Entraves no controle e medidas em avaliação

O combate ao bicudo-vermelho enfrenta entraves, entre eles a entrada irregular de palmeiras importadas, a ausência de predadores naturais para um inseto exótico, e a falta de insumos registrados no país, como feromônios e inseticidas específicos usados no exterior.

O Ministério da Agricultura disse que avalia alternativas de controle e que poderá adotar medidas para registro de produtos caso a presença seja confirmada, e em março emitiu um alerta dizendo que há ‘risco de prejuízos expressivos para produtores’.

Pesquisadores e produtores cobram rapidez na resposta, e o agrônomo Roberto Betancur alertou, “Se nada for feito, podemos ter problemas sérios tanto nas palmeiras ornamentais quanto nas produtivas”.

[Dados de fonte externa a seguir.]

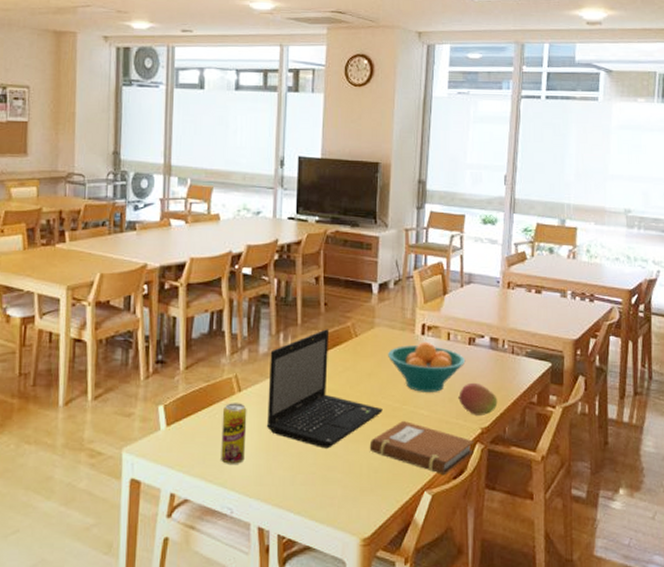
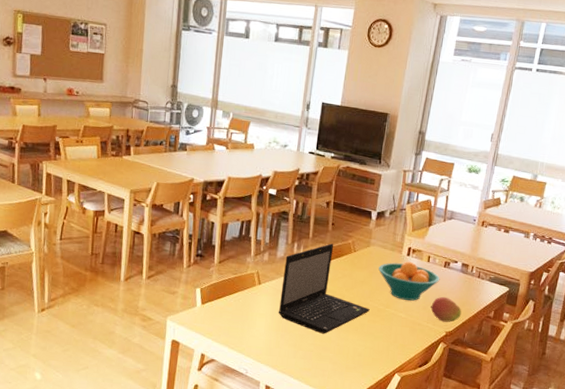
beverage can: present [221,403,247,464] -> none [241,292,264,338]
notebook: present [369,420,475,474] -> none [356,319,439,363]

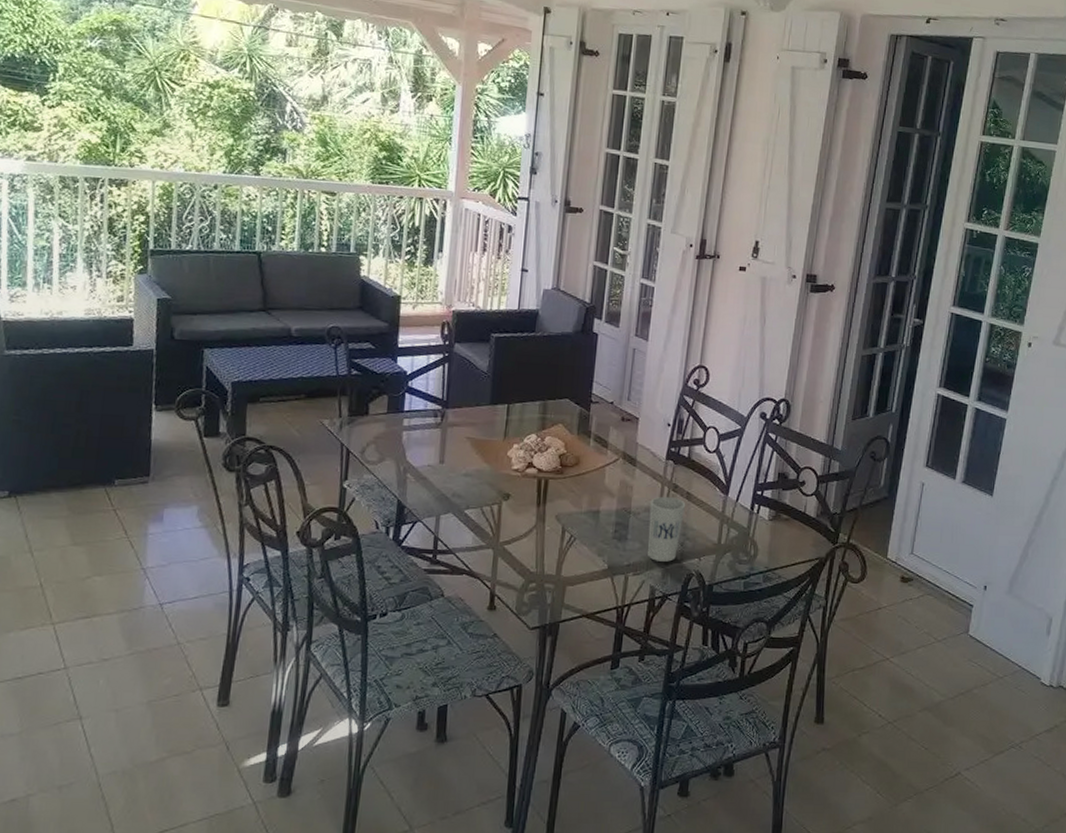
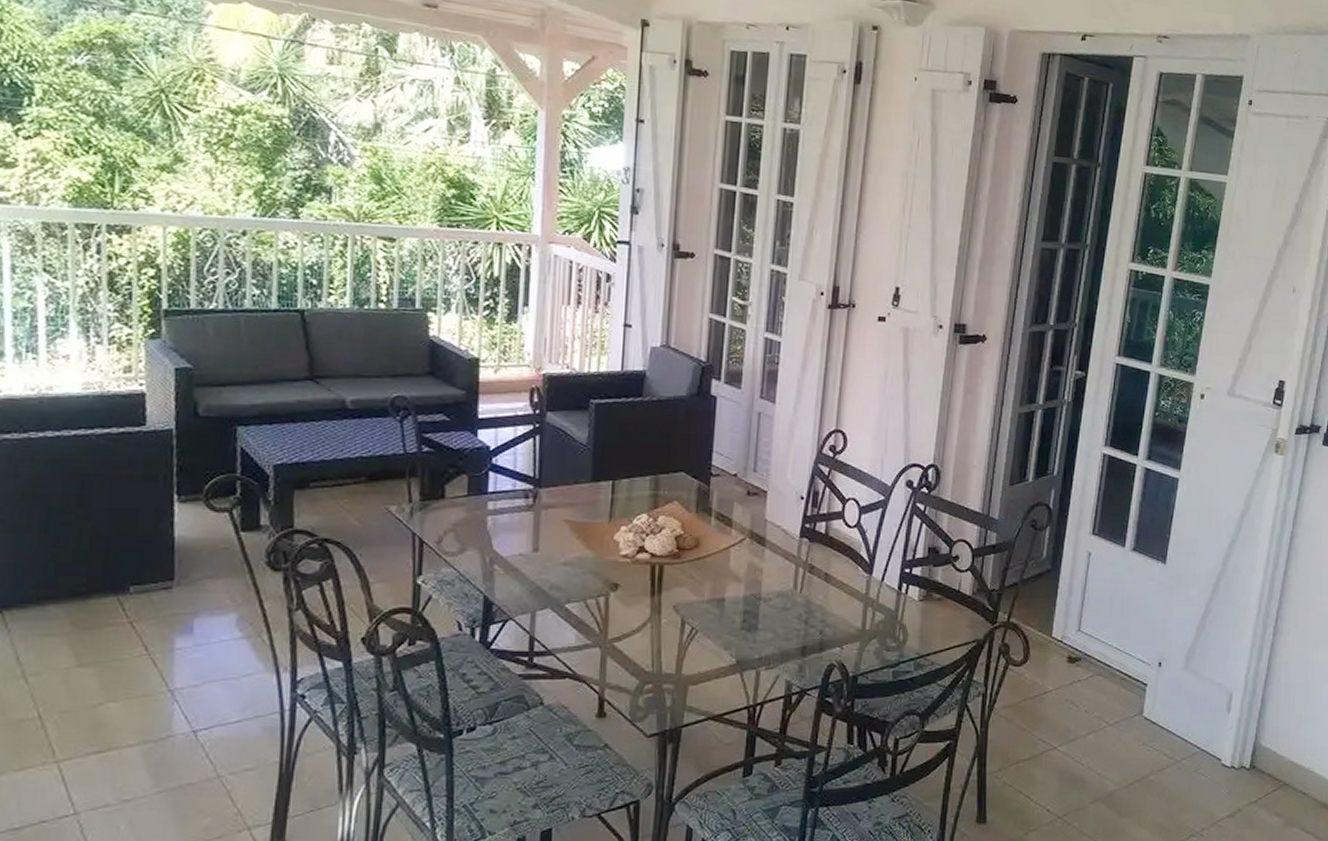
cup: present [648,496,686,562] -> none [781,579,824,652]

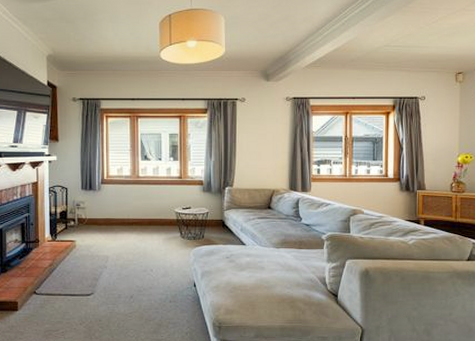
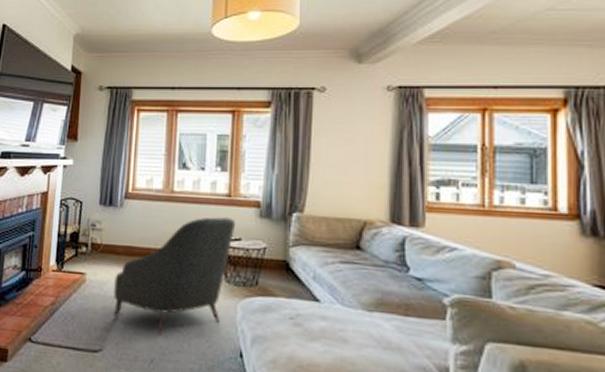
armchair: none [99,193,187,279] -> present [113,217,236,336]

O que produtores e cidadãos devem fazer agora

Especialistas recomendam intensificar a vigilância em viveiros e áreas com palmeiras, evitar importações irregulares de plantas, e comunicar suspeitas às autoridades fitossanitárias para coleta e análise de amostras.

Medidas preventivas e detecção precoce podem reduzir o risco de disseminação, e a adoção rápida de protocolos oficiais será decisiva para proteger tanto o setor produtivo quanto a rica diversidade de palmeiras do país.